Le temps est aujourd’hui venu de franchir le pas. Parce que, d’abord, le caractère incomplet de la mutation engagée en restreint les effets pour ceux-là mêmes qui devraient en bénéficier. Parce que, ensuite, l’enchevêtrement d’une logique professionnelle, d’une logique universelle et d’une logique individuelle est source d’illisibilité. Mais aussi du fait que deux évolutions de notre marché du travail appellent sans délai des réponses d’ampleur.

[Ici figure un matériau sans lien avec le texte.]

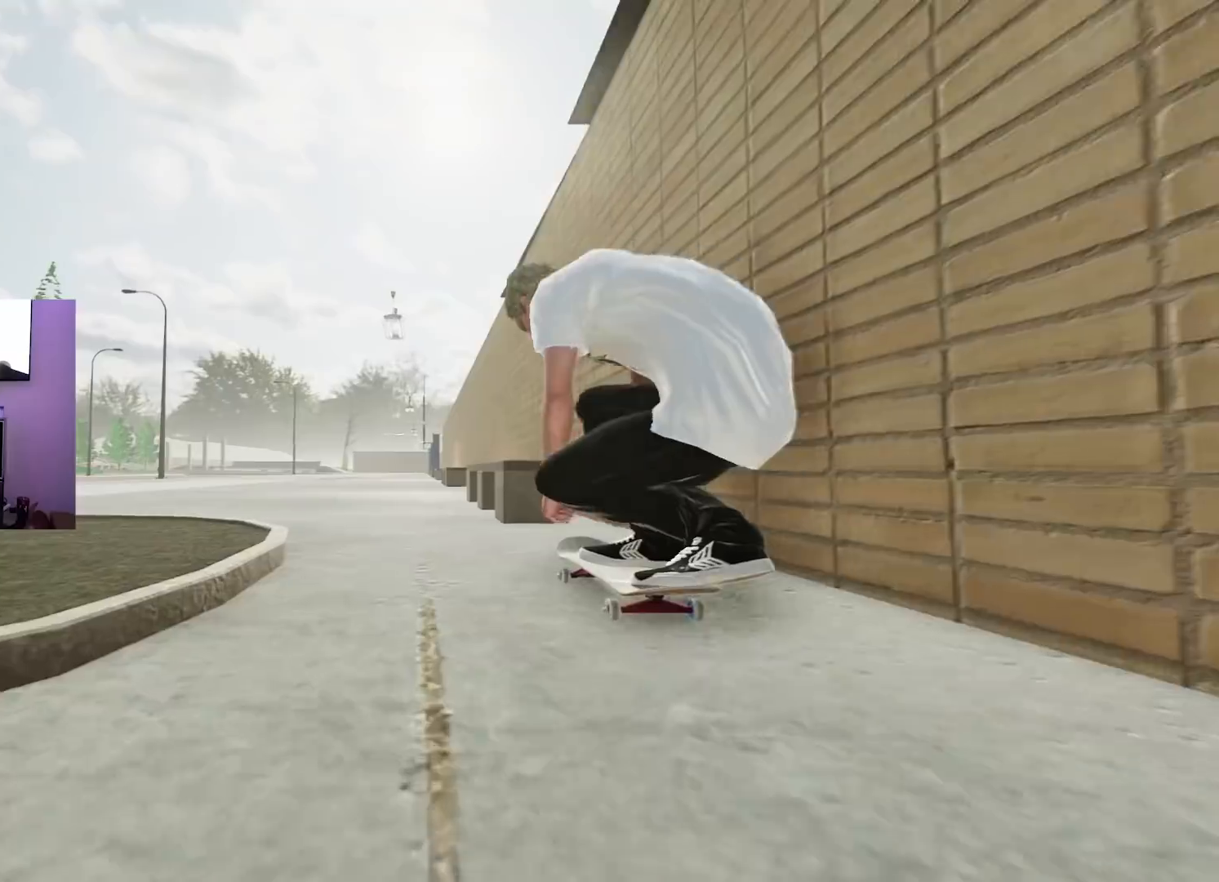
{"buttons": ["L3", "R3"], "left_stick": "down", "right_stick": "down", "events": [[100, "left_stick", "center"], [133, "right_stick", "center"], [417, "left_stick", "down"], [417, "right_stick", "down"], [450, "L3", "down"], [467, "L2", "up"], [484, "R3", "down"]]}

La première de ces évolutions a un caractère pathologique. Il s’agit du dualisme croissant entre un segment, majoritaire, où prévaut une relative stabilité de l’emploi, et un autre où règnent précarité, incertitude et succession de contrats courts qui n’ont souvent plus de salariaux que le nom. Les actifs qui relèvent de ce second segment subissent régulièrement des interruptions ou des ruptures de droits sociaux, quand ce ne sont pas des pertes pures et simples. Même si l’objectif n’est pas de s’accommoder d’une situation anormale, il importe au moins de ne pas condamner les actifs précaires à une sorte de double peine, et de viser l’égalité des droits avec les actifs stables.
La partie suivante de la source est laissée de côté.